For 18 years they have anticipated that which every generation before them has enjoyed. But instead they get Lucy snatching the football away at the last second. Specious platitudes about how “we are all thinking of you” ring hollow; stop thinking and start doing. The Governor and the school boards CAN do something. If they actually cared about our seniors’ interests they would be steadfastly crafting a concrete plan to restore as much of what has been lost of the senior year rather than hiding behind non-committal weasel words of “hoping” to try this or that. If anyone truly cared they could still squeeze several senior year milestones into a resurrected last two weeks of school. Not ideal, but better than nothing at all. And to all you parents trying to help, please stop. Well intentioned but poorly considered ideas of parents posting their own graduation photos online to honor their senior is pouring salt on an open wound. Honestly, this is like sending selfies from your ski trip to your buddy who broke his legs.
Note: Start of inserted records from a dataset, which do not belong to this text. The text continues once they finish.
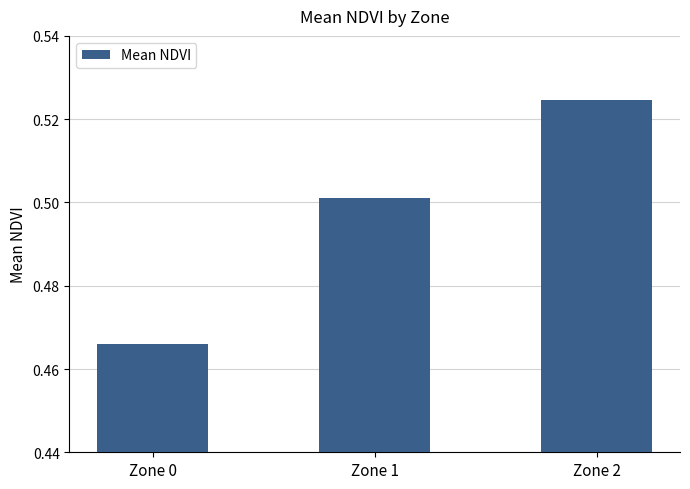

Are the bars horizontal?

No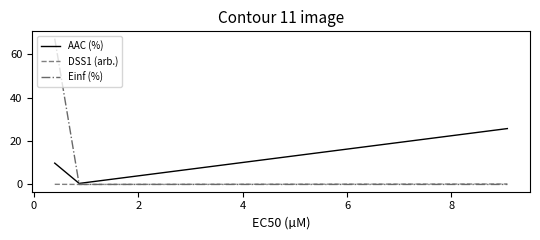

List the series in order of their overall mean, lowest first.

DSS1 (arb.), AAC (%), Einf (%)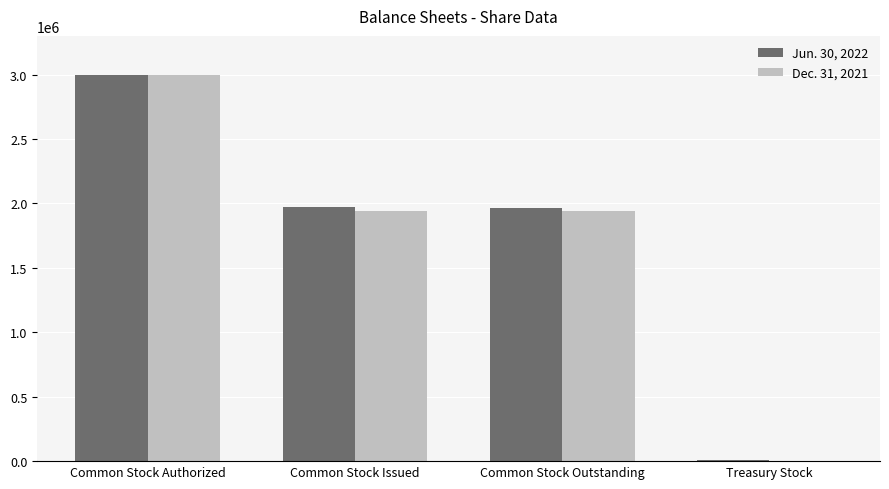

Is the value of Jun. 30, 2022 at Common Stock Authorized greater than the value of Dec. 31, 2021 at Common Stock Outstanding?

Yes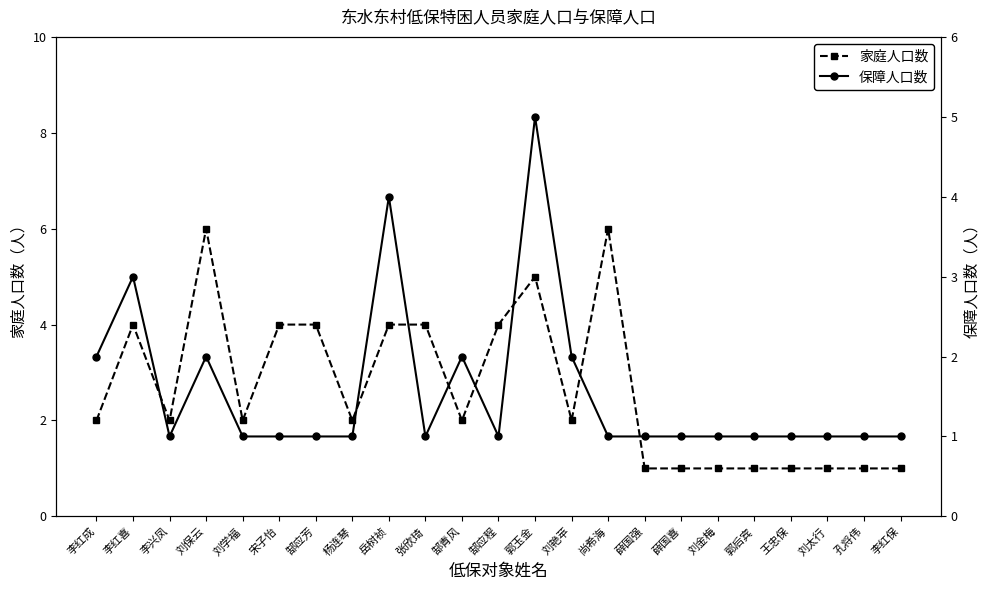

At which label is 保障人口数 closest to 3?

李红喜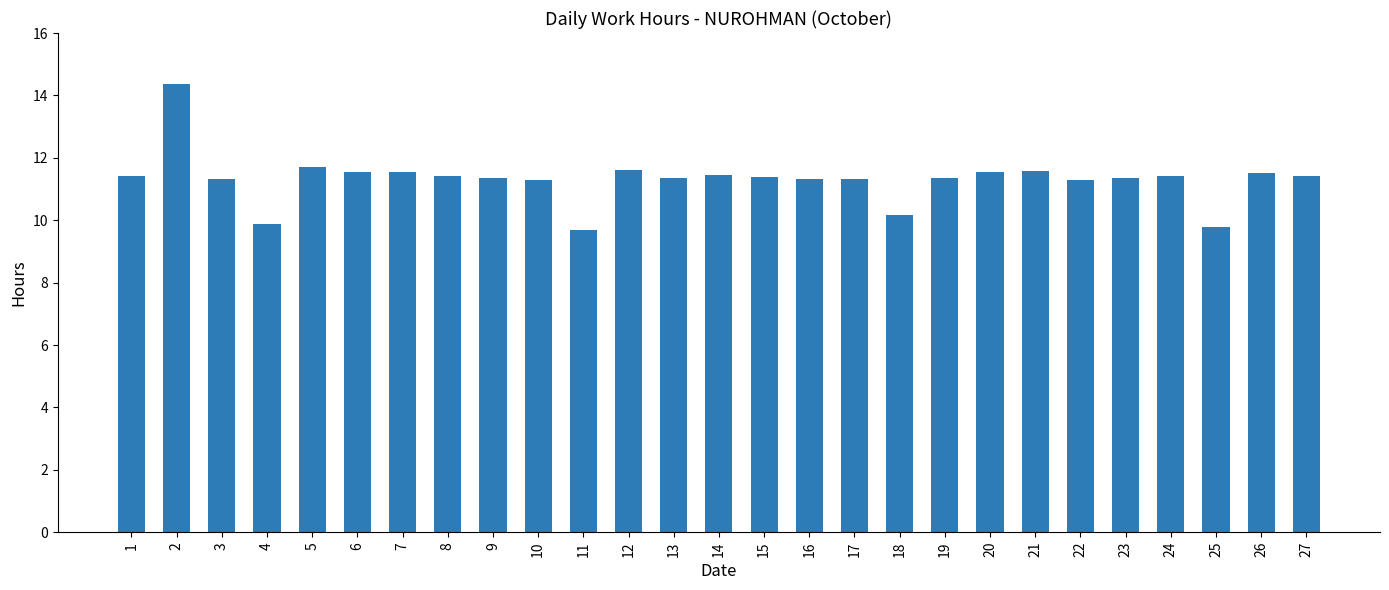

What is the smallest value displayed?

9.7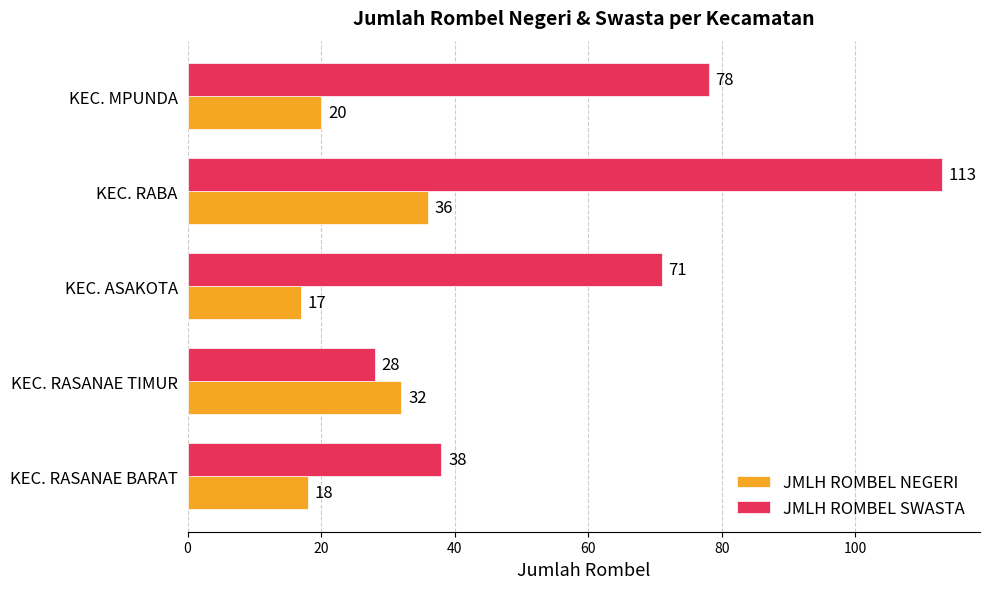

Which label corresponds to the largest value in the chart?

KEC. RABA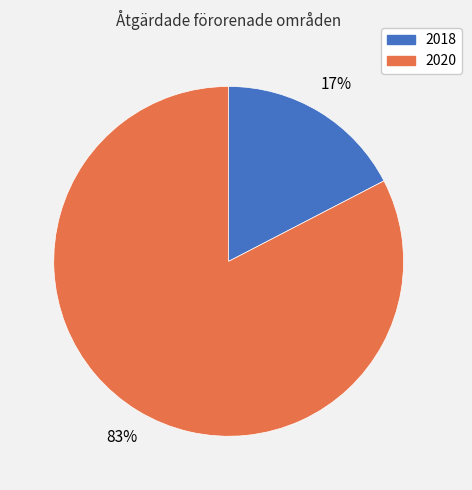

Do 2020 and 2018 together represent more than half of the pie?

Yes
The constant false hope has been a destructive psychological rollercoaster. First it was just two weeks of closure, then two more, then finally, sorry, school year is over and oh by the way we’ve made this decision over 6 weeks in advance of the end of the school year. Why make decisions so far out? What purpose does it serve other than to virtue signal one’s adherence to the groupthink of the mob? If you can close schools on 3 days notice you can open them on 3 days notice. This is school, not the moon landing.
So what to do? At least in Georgia the outbreak and deaths have never gotten anywhere near what they claimed and we are clearly “over the hump” at this point (see here and here) . The Governor should permit the public school systems to resume normal operations if they so desire. Each school district can tailor their response to their own environment and to the desires of their parents and seniors. If schools are opened but some are still concerned for their health they are free to stay at home and continue as they have. But, we should not let the fears of some override the desires of everyone else. Hold high school sports, hold the Prom, hold Senior night – if people want to attend these events they can, but nobody is forcing anyone to attend them, it is quite easy to opt out: just don’t go.